Sunday, October 11, 2015

Schlemmer

            I found Goldberg’s description of Bauhaus, particularly of Schlemmer’s “theory of performance,” as puzzling. Goldberg identifies a central problem, which Schlemmer means to address, as a conflict within the dialectic of the rational and the emotional. A variety of words are utilized in the chapter to evoke the sense of both: rational – rigorously intellectual, abstract, geometric, painting-oriented, philosophical-artistic, Apollo; emotional – practice, theatrical, impulse, unadulterated pleasure, Dionysian. (102-4, 112)
It seems to me that Schlemmer experimented with both the two-dimensional plane and three-dimensional space for the purpose, of which there were others, of constituting a stronger bond, or bridge, between the two opposing forces of rational and emotional. This is how I see the Bauhaus notion of Raumempfindung (‘felt volume’). Goldberg even defines the phases through which the dancers passed, from the ‘mathematical’ to the ‘gestur[al]’, in Schlemmer’s performances, including Figure in Space. (104)

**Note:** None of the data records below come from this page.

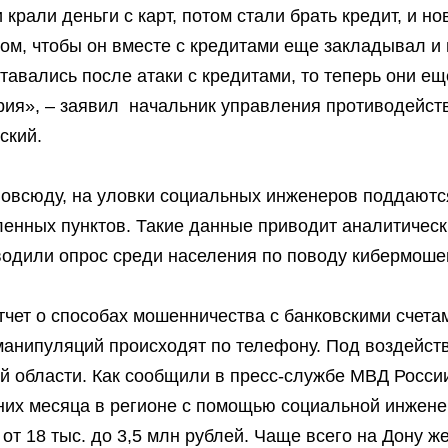
рали деньги с карт, потом стали брать кредит, и но
зом, чтобы он вместе с кредитами еще закладывал и
тавались после атаки с кредитами, то теперь они ещ
ория», – заявил начальник управления противодейс
ский.
повсюду, на уловки социальных инженеров поддаютс
ленных пунктов. Такие данные приводит аналитичес
водили опрос среди населения по поводу кибермоше
чет о способах мошенничества с банковскими счетам
манипуляций происходят по телефону. Под воздейст
й области. Как сообщили в пресс-службе МВД России
нних месяца в регионе с помощью социальной инжен
от 18 тыс. до 3,5 млн рублей. Чаще всего на Дону 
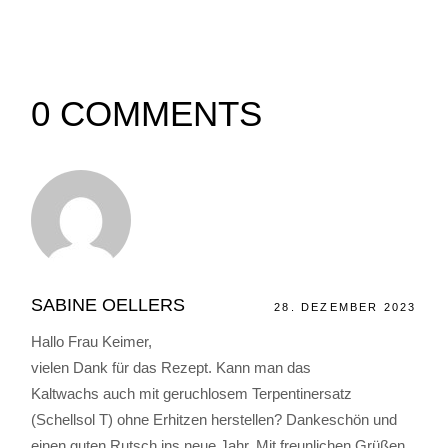
0 COMMENTS
SABINE OELLERS
28. DEZEMBER 2023
Hallo Frau Keimer,
vielen Dank für das Rezept. Kann man das
Kaltwachs auch mit geruchlosem Terpentinersatz
(Schellsol T) ohne Erhitzen herstellen? Dankeschön und
einen guten Rutsch ins neue Jahr. Mit freunlichen Grüßen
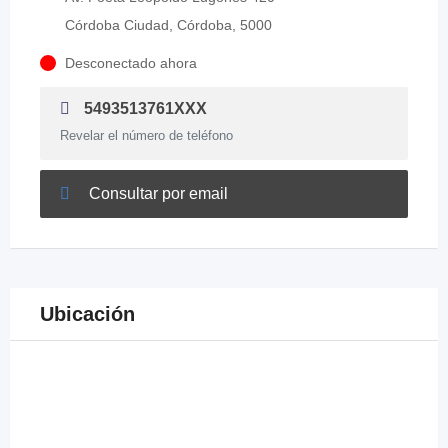
Córdoba Ciudad, Córdoba, 5000
Desconectado ahora
5493513761XXX
Revelar el número de teléfono
Consultar por email
Ubicación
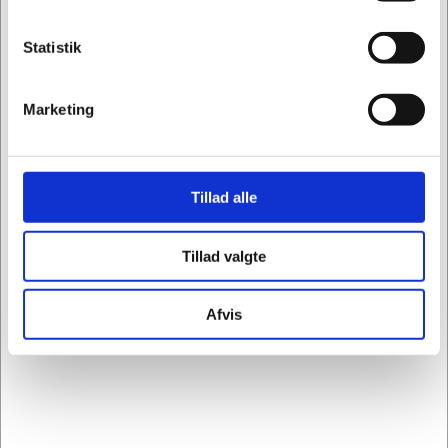
Information
Specifikationer
Statistik
Ved at vælge Eco arkivæsker får du fordel af en
Marketing
omkostningseffektiv løsning til arkivering af
dokumenter og du bidrager samtidig til at beskytte
vor planet. Dette fuldt funktionelle produkt er
fremstillet i 100% recirkuleret bølgepap, herunder
Tillad alle
85% 'post-consumer' materiale. Den er 100%
recirkulerbar. Arkivæsken er perfekt til at arkivere
Tillad valgte
dokumenter taget ud fra brev- og ringordnere, de
forstærkede sider sikre en stabil konstruktion.
Afvis
Mærke: Esselte
Type: Arkivæsker
Designserie: Eco
Format: A4
Dimensioner (B x H x D): 100 mm x 327 mm x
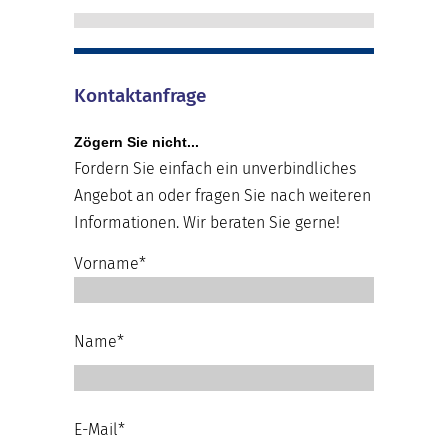
Kontaktanfrage
Zögern Sie nicht...
Fordern Sie einfach ein unverbindliches
Angebot an oder fragen Sie nach weiteren
Informationen. Wir beraten Sie gerne!
Vorname*
Name*
E-Mail*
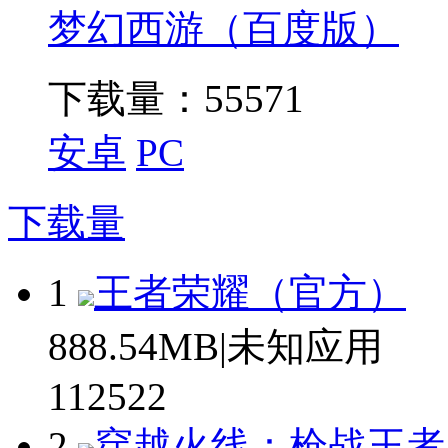
梦幻西游（百度版）
下载量：
55571
安卓
PC
下载量
1
王者荣耀（官方）
888.54MB|未知应用
112522
2
穿越火线：枪战王者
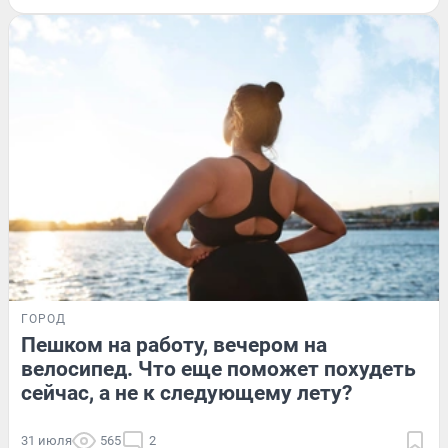
ГОРОД
Пешком на работу, вечером на
велосипед. Что еще поможет похудеть
сейчас, а не к следующему лету?
31 июля
565
2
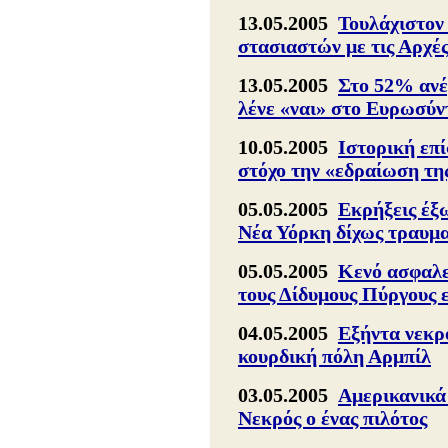
13.05.2005
Τουλάχιστον 
στασιαστών με τις Αρχέ
13.05.2005
Στο 52% ανέ
λένε «ναι» στο Ευρωσύ
10.05.2005
Ιστορική επ
στόχο την «εδραίωση τη
05.05.2005
Εκρήξεις έξω
Νέα Υόρκη δίχως τραυμ
05.05.2005
Κενό ασφαλεί
τους Δίδυμους Πύργους ε
04.05.2005
Εξήντα νεκρο
κουρδική πόλη Αρμπίλ
03.05.2005
Αμερικανικά
Νεκρός ο ένας πιλότος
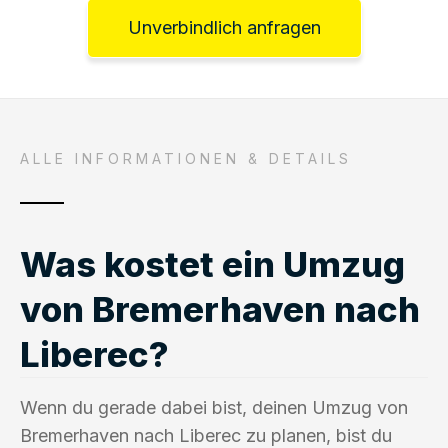
Unverbindlich anfragen
ALLE INFORMATIONEN & DETAILS
Was kostet ein Umzug
von Bremerhaven nach
Liberec?
Wenn du gerade dabei bist, deinen Umzug von
Bremerhaven nach Liberec zu planen, bist du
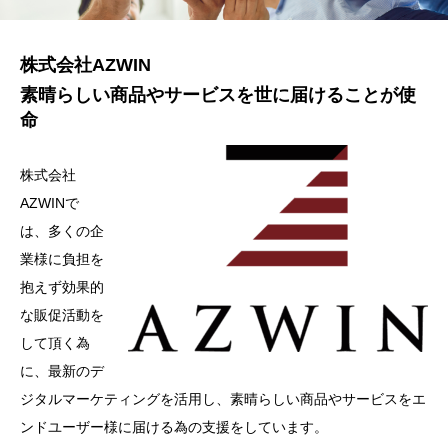
株式会社AZWIN
素晴らしい商品やサービスを世に届けることが使
命
株式会社
AZWINで
は、多くの企
業様に負担を
抱えず効果的
な販促活動を
して頂く為
に、最新のデ
ジタルマーケティングを活用し、素晴らしい商品やサービスをエ
ンドユーザー様に届ける為の支援をしています。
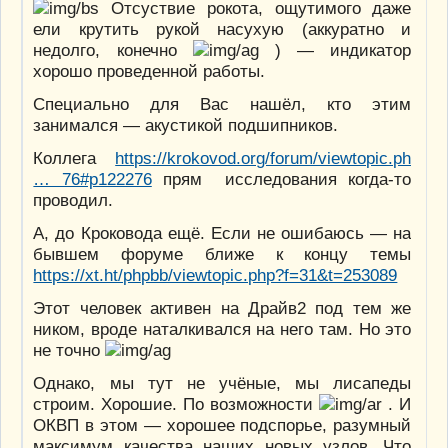
Отсуствие рокота, ощутимого даже
ели крутить рукой насухую (аккуратно и
недолго, конечно
) — индикатор
хорошо проведенной работы.
Специально для Вас нашёл, кто этим
занимался — акустикой подшипников.
Коллега
https://krokovod.org/forum/viewtopic.ph
… 76#p122276
прям исследования когда-то
проводил.
А, до Кроковода ещё. Если не ошибаюсь — на
бывшем форуме ближе к концу темы
https://xt.ht/phpbb/viewtopic.php?f=31&t=253089
Этот человек активен на Драйв2 под тем же
ником, вроде наталкивался на него там. Но это
не точно
Однако, мы тут не учёные, мы лисапеды
строим. Хорошие. По возможности
. И
ОКВП в этом — хорошее подспорье, разумный
максимум качества наших
новых
узлов. Что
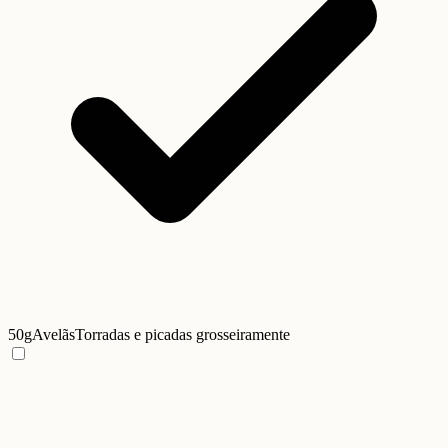
50g
Avelãs
Torradas e picadas grosseiramente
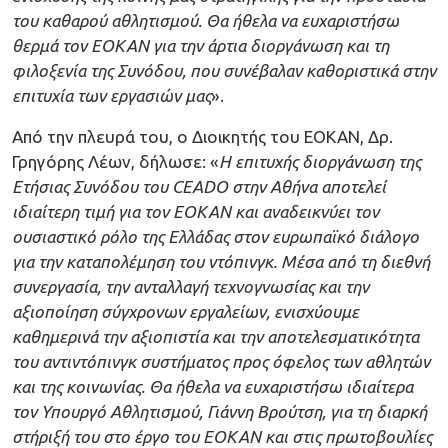
του καθαρού αθλητισμού. Θα ήθελα να ευχαριστήσω
θερμά τον ΕΟΚΑΝ για την άρτια διοργάνωση και τη
φιλοξενία της Συνόδου, που συνέβαλαν καθοριστικά στην
επιτυχία των εργασιών μας
».
Από την πλευρά του, ο Διοικητής του ΕΟΚΑΝ, Δρ.
Γρηγόρης Λέων, δήλωσε: «
Η επιτυχής διοργάνωση της
Ετήσιας Συνόδου του CEADO στην Αθήνα αποτελεί
ιδιαίτερη τιμή για τον ΕΟΚΑΝ και αναδεικνύει τον
ουσιαστικό ρόλο της Ελλάδας στον ευρωπαϊκό διάλογο
για την καταπολέμηση του ντόπινγκ. Μέσα από τη διεθνή
συνεργασία, την ανταλλαγή τεχνογνωσίας και την
αξιοποίηση σύγχρονων εργαλείων, ενισχύουμε
καθημερινά την αξιοπιστία και την αποτελεσματικότητα
του αντιντόπινγκ συστήματος προς όφελος των αθλητών
και της κοινωνίας. Θα ήθελα να ευχαριστήσω ιδιαίτερα
τον Υπουργό Αθλητισμού, Γιάννη Βρούτση, για τη διαρκή
στήριξή του στο έργο του ΕΟΚΑΝ και στις πρωτοβουλίες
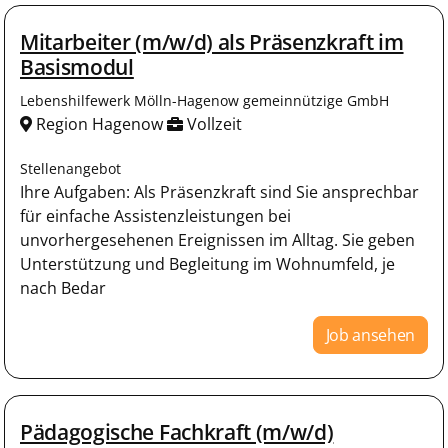
Mitarbeiter (m/w/d) als Präsenzkraft im
Basismodul
Lebenshilfewerk Mölln-Hagenow gemeinnützige GmbH
Region Hagenow
Vollzeit
Stellenangebot
Ihre Aufgaben: Als Präsenzkraft sind Sie ansprechbar
für einfache Assistenzleistungen bei
unvorhergesehenen Ereignissen im Alltag. Sie geben
Unterstützung und Begleitung im Wohnumfeld, je
nach Bedar
Job ansehen
Pädagogische Fachkraft (m/w/d)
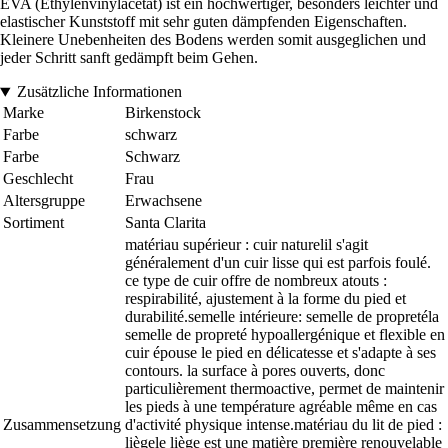
EVA (Ethylenvinylacetat) ist ein hochwertiger, besonders leichter und
elastischer Kunststoff mit sehr guten dämpfenden Eigenschaften.
Kleinere Unebenheiten des Bodens werden somit ausgeglichen und
jeder Schritt sanft gedämpft beim Gehen.
Zusätzliche Informationen
Marke
Birkenstock
Farbe
schwarz
Farbe
Schwarz
Geschlecht
Frau
Altersgruppe
Erwachsene
Sortiment
Santa Clarita
matériau supérieur : cuir naturelil s'agit
généralement d'un cuir lisse qui est parfois foulé.
ce type de cuir offre de nombreux atouts :
respirabilité, ajustement à la forme du pied et
durabilité.semelle intérieure: semelle de propretéla
semelle de propreté hypoallergénique et flexible en
cuir épouse le pied en délicatesse et s'adapte à ses
contours. la surface à pores ouverts, donc
particulièrement thermoactive, permet de maintenir
les pieds à une température agréable même en cas
Zusammensetzung
d'activité physique intense.matériau du lit de pied :
liègele liège est une matière première renouvelable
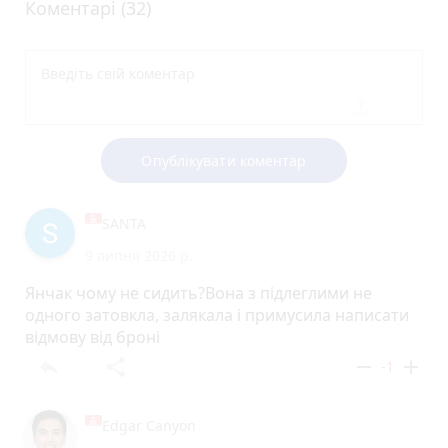
Коментарі (32)
Опублікувати коментар
SANTA
9 липня 2026 р.
Янчак чому не сидить?Вона з підлеглими не
одного затовкла, залякала і примусила написати
відмову від броні
reply
share
remove
add
-1
Edgar Canyon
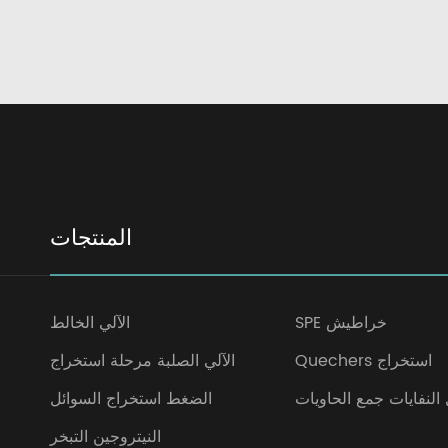
المنتجات
SPE خراطيش
الآلي الخالط
Quechers استخراج
الآلي الصلبة مرحلة استخراج
 النفايات جمع الحاويات
الضغط استخراج السوائل
النيتروجين التبخر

Goldberg identifies the ‘Man and Machine’ theme, which existed in both the “Bauhaus analysis of art and technology” and the performances by the Italian Futurists and Russian Constructivists. According to Goldberg, costumes became the transformative element from man to machine, often constricting the movements of the performer (106-7). My initial question is: What of Schlemmer’s stage performances actually emits emotional impulse, let alone Dionysian passion?